That cut-and-paste meme, revisitedI don't want to talk about cancer. I want to talk about people - because every single one of them was - is - a hell of a lot more than the disease.
My grandmother, whom I just remember. She lived downstairs at my parents' first house. She kept dried cat food around for the cats, and I would go and eat it - it's quite tasty, actually - and she would read to me out of the Kate Greenaway treasury. And, while in my memory she is a shadowy 'Granny' figure, I know that she was quite a remarkable person. She met my grandfather working for the League of Nations, and claimed that General Franco proposed to her in the Canary Islands, before he became General Franco. She could not cook at all.

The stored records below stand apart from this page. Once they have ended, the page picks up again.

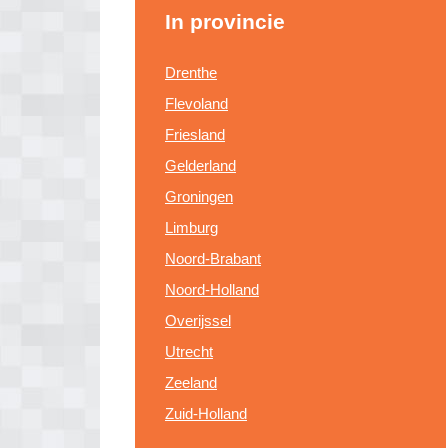
In provincie
Drenthe
Flevoland
Friesland
Gelderland
Groningen
Limburg
Noord-Brabant
Noord-Holland
Overijssel
Utrecht
Zeeland
Zuid-Holland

Grandpa - my mother's father - another remarkable person. I remember being a little afraid of him, possibly because I didn't quite get his sense of humour. I think it may have been rather like mine is now. He was the illegitmate child of a girl in service, and was fostered out to a lady called Mrs Gush, and goodness knows she needed the money that fostering brought in, for all that she did her damnedest never to let him know about it. But he was bright, and he got into grammar school, and then university, and eventually became a teacher. He married and had three daughters, and then, when the youngest was one and a half, his wife died of polio. He fought tooth and nail to be allowed to keep the children, and if he hadn't I wouldn't exist, because it was through his second wife, Sally, that my mother (the youngest daughter) met my father. Sally brought a daughter of her own, and they had three more, and they somehow managed to keep nine bodies and souls together. His great passion was the writings of Junius, and he genuinely believed that, had it been generally known what he had found out, the history of the British Isles would have been entirely different.
Suzie, Sally's daughter, the middle one of the seven, was, I think, always the odd one out; perhaps it was just that she suffered from not being quite so ferociously clever as the rest of the family. But she was a lovely person, quiet and peaceful, and an extremely talented musician. She lived in Sussex, and I saw quite a lot of her towards the end of her life - which, for different reasons, was a difficult time for me. The last thing we did together was to see a performance of
Godspell at Chichester, and that's a wonderful show. But she wrote her own show, an adaptation of the story of Ruth, and after she died some of her friends performed it. We went to see it; it was good.
Heloise, my godmother, I've talked about a lot. She was a wonderful person, too. She was the daughter of my father's godmother; our two families were friends for generations. She had an amazing life; she lived on a kibbutz, in a squat in Vauxhall, she appeared on the front page of the
Socialist Worker. All this was before I was born, of course; throughout my childhood she would turn up at our house, usually with James or Andrew in tow, clear everything off the kitchen table, and turn anything and everything that there was in the kitchen into a fabulous meal. She loved food. She was astonishingly beautiful; she had blonde hair, cut short, and always wore dangly silver earrings. She walked the Camino de Santiago, along with Andrew, and John Murray, and I'd never have done it without that example. Do you know what she was fighting at the end of her life? I'll tell you. She was fighting for better rights for refugees, for asylum seekers.
There are more. I haven't talked about the people I know who are suffering the disease today. I haven't talked about the people I only knew slightly. Do you know what I'd like? I'd like everyone who cut-and-pasted that meme to do this, as well. I don't think anyone deserves to be defined by a disease. I don't believe that cancer was the most remarkable thing about any of them.